### Instructions for the task
With the pictures omitted, transcribe each line below exactly as it is.

### Given entries
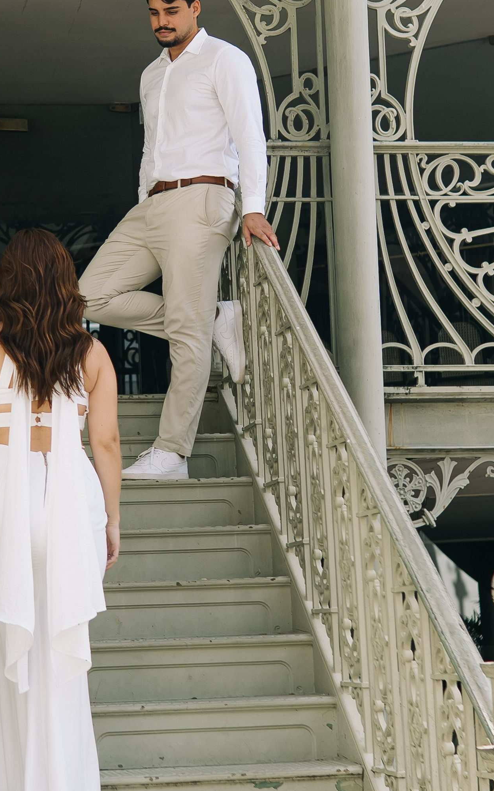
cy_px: 347
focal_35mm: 88
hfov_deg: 14.8
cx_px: 116
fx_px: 1895
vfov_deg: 23.5
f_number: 2.5
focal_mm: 30
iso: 100
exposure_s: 1/320
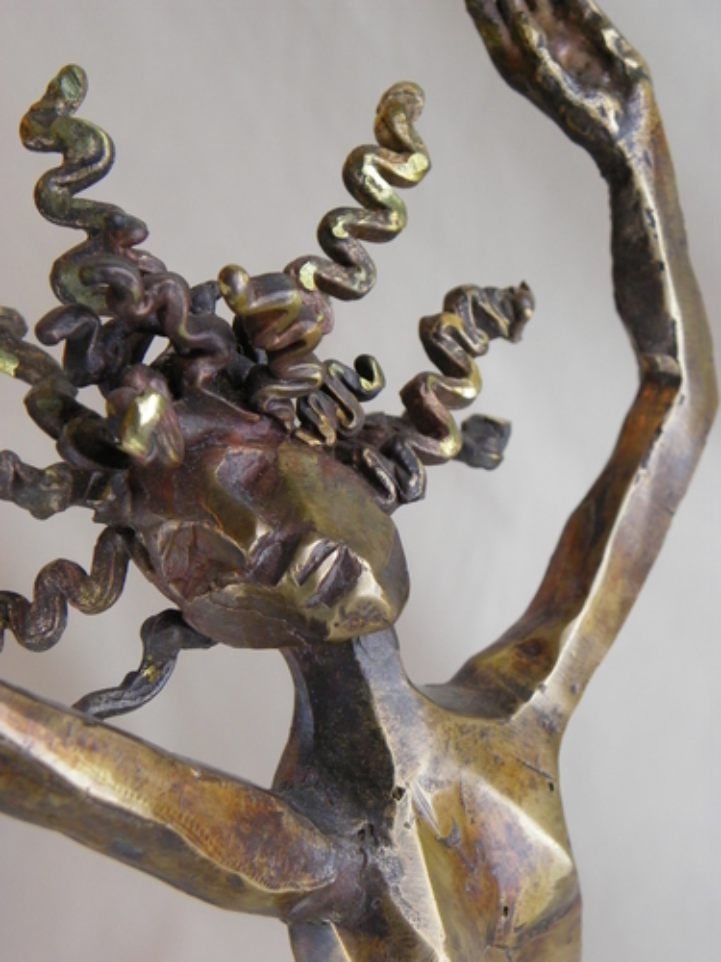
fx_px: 1722
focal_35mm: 62
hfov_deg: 23.7
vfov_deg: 31.2
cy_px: 481
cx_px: 360
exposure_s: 1/40
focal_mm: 11
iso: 160
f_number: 3.5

### Your solution
cy_px: 347
focal_35mm: 88
hfov_deg: 14.8
cx_px: 116
fx_px: 1895
vfov_deg: 23.5
f_number: 2.5
focal_mm: 30
iso: 100
exposure_s: 1/320
fx_px: 1722
focal_35mm: 62
hfov_deg: 23.7
vfov_deg: 31.2
cy_px: 481
cx_px: 360
exposure_s: 1/40
focal_mm: 11
iso: 160
f_number: 3.5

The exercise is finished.